• _DOCUMENT EXCERPT_:
-- Opening Marker --

For fiscal year 2017, the company is reiterating its revenue guidance range of $66.2 million and $66.7 million, representing an
increase of 10% to 11% compared to fiscal year 2016. The company forecasts fully diluted GAAP earnings per share to be between
$0.10 and $0.12 and reiterates its fully diluted non-GAAP adjusted earnings per share guidance of $0.28 for fiscal year 2017.
Conference Call Information
Management will discuss these financial results and outlook on a conference call today (August 1, 2017) at 5:00 p.m. ET (2:00
p.m. PT).
A live webcast of the conference call will be available in the investor section of Zix’s website here. Alternatively, participants can access the conference call by dialing 1-855-853-6940 (U.S. toll-free) or
1-720-634-2906 (international) at least 15 minutes before the call and entering access code 40885768. If you have any difficulty
connecting with the conference call, please contact Liolios Group at 1-949-574-3860.
An audio replay of the conference will be available for seven days, by dialing 1-855-859-2056 (U.S. toll-free) or 1-404-537-3406
(international) and entering the access code 40885768. An archive of the webcast will also be available on the Zix investor
relations Web site.
About Zix Corporation
Zix Corporation (Zix) is a leader in email security. Trusted by the nation’s most influential institutions in healthcare,
finance and government, Zix delivers a superior experience and easy-to-use solutions for email encryption and data loss prevention,
advanced threat protection, archiving and bring your own device (BYOD) mobile security. Focusing on the protection of business
communication, Zix enables its customers to better secure data and meet compliance needs. Zix is publicly traded on the Nasdaq
Global Market under the symbol ZIXI. For more information, visit www.zixcorp.com.

-- Closing Marker --

• _DATA RECORDS_:
-- Opening Marker --

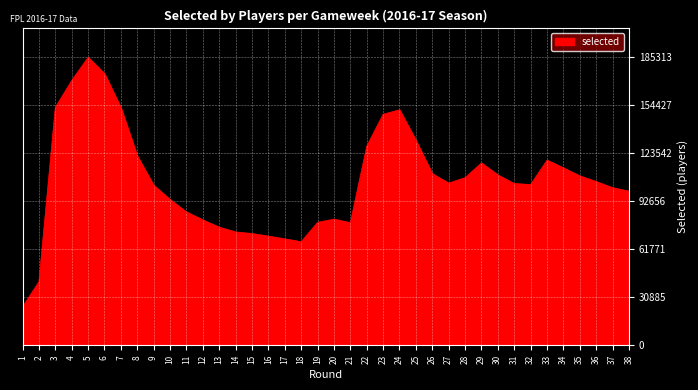

What is the change in value from 10 to 22?

+34328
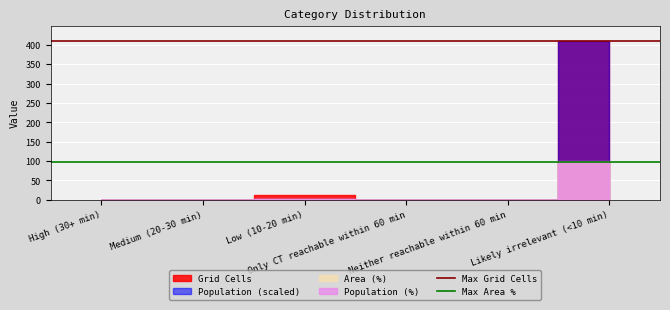

What is the greatest value displayed?

409.0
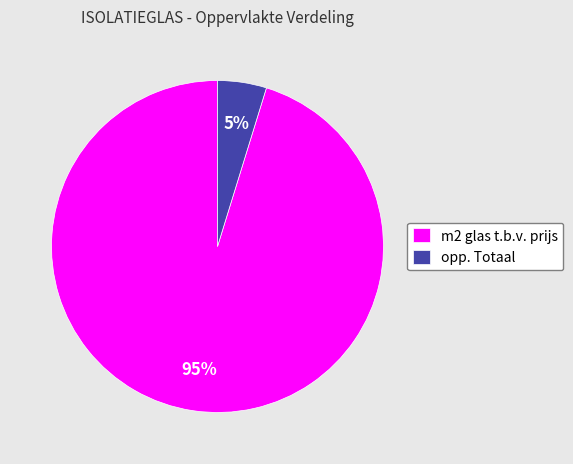

Count the number of slices in the pie.

2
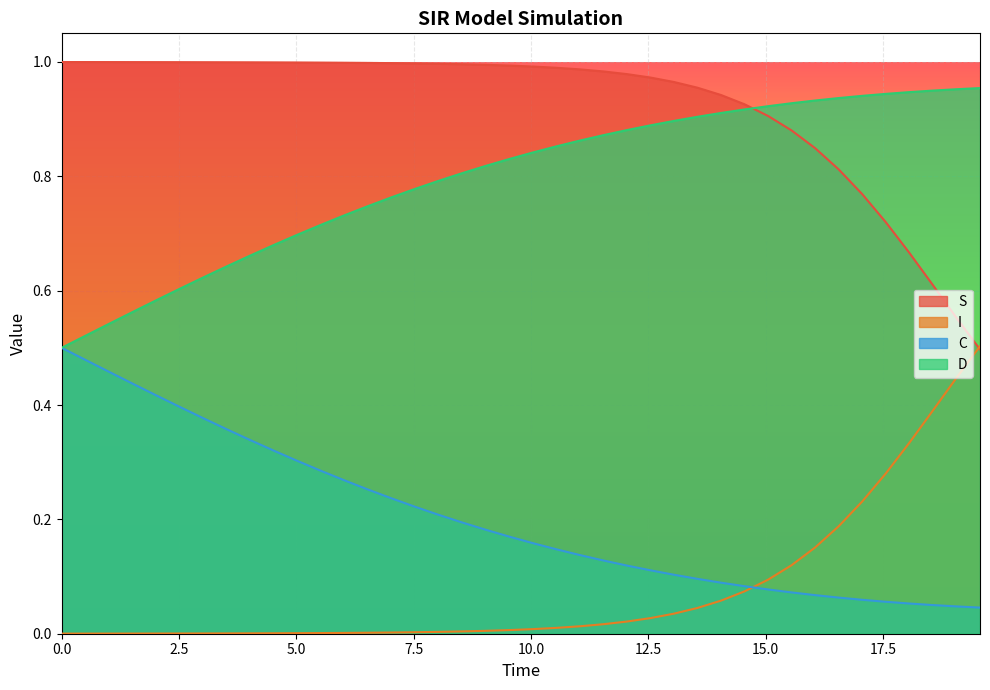

Rank the series by their average value, from highest to lowest.

S, D, C, I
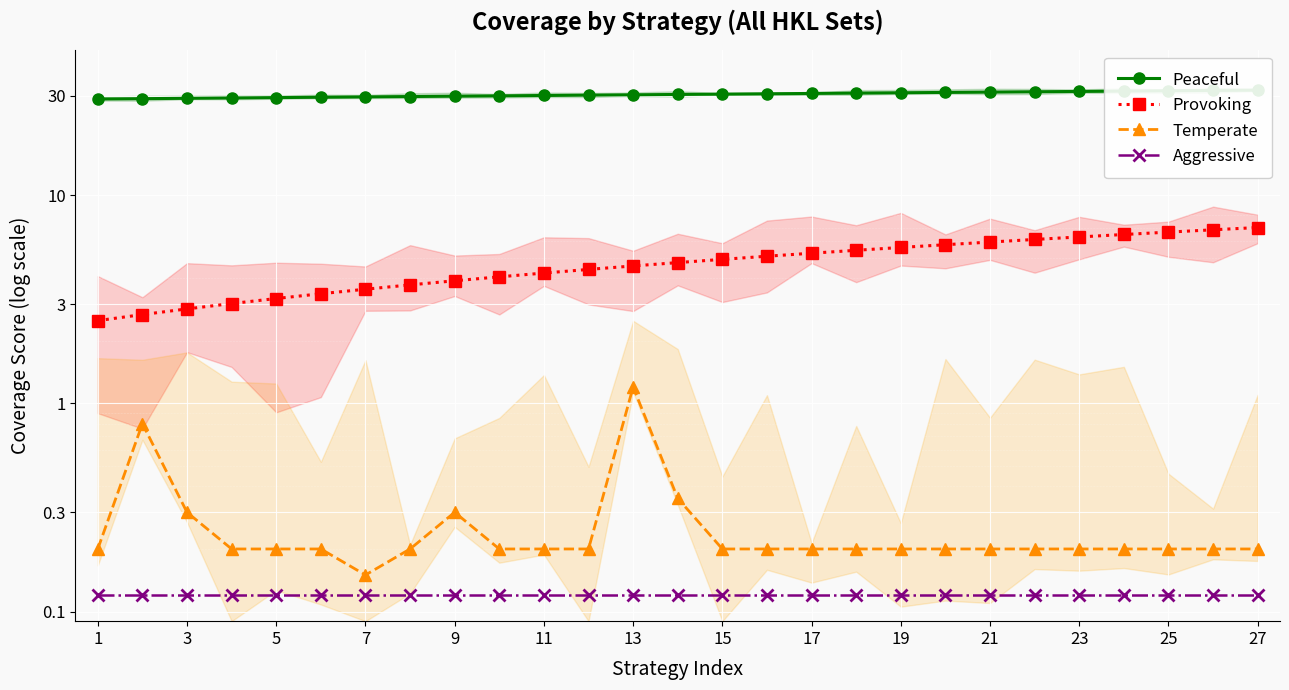

How many values in the Provoking series are below 4?

9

-- Closing Marker --

• _EXERCISE TASKS_:
A - Change "series" to "group" everywhere it appears in the chart listing, keep everything else the same, and leave out the pictures.
B - Continue the Zix announcement from the point where it ends.
The Zix announcement and the chart listing have nothing to do with each other.

• _RESPONSES TO THE TASKS_:
A -
What is the change in value from 10 to 22?

+34328

What is the greatest value displayed?

409.0

Count the number of slices in the pie.

2

Rank the group by their average value, from highest to lowest.

S, D, C, I

How many values in the Provoking group are below 4?

9

B -
Statements in this release that are not purely historical facts or that necessarily depend upon future events, including
statements about forecasts of sales, revenue or earnings, potential benefits of strategic relationships, or other statements about
anticipations, beliefs, expectations, hopes, intentions or strategies for the future, may be forward-looking statements within the
meaning of Section 21E of the Securities Exchange Act of 1934, as amended. Readers are cautioned not to place undue reliance on
forward-looking statements. All forward-looking statements are based upon information available to Zix on the date this release was
issued. Zix undertakes no obligation to publicly update or revise any forward-looking statements, whether as a result of new
information, future events or otherwise. Any forward-looking statements involve risks and uncertainties that could cause actual
events or results to differ materially from the events or results described in the forward-looking statements, including risks or
uncertainties related to market acceptance of new Zix solutions and how privacy and data security laws may affect demand for Zix
email data protection solutions. Zix may not succeed in addressing these and other risks. Further information regarding factors
that could affect Zix financial and other results can be found in the risk factors section of Zix’s most recent filing on Form 10-K
with the Securities and Exchange Commission.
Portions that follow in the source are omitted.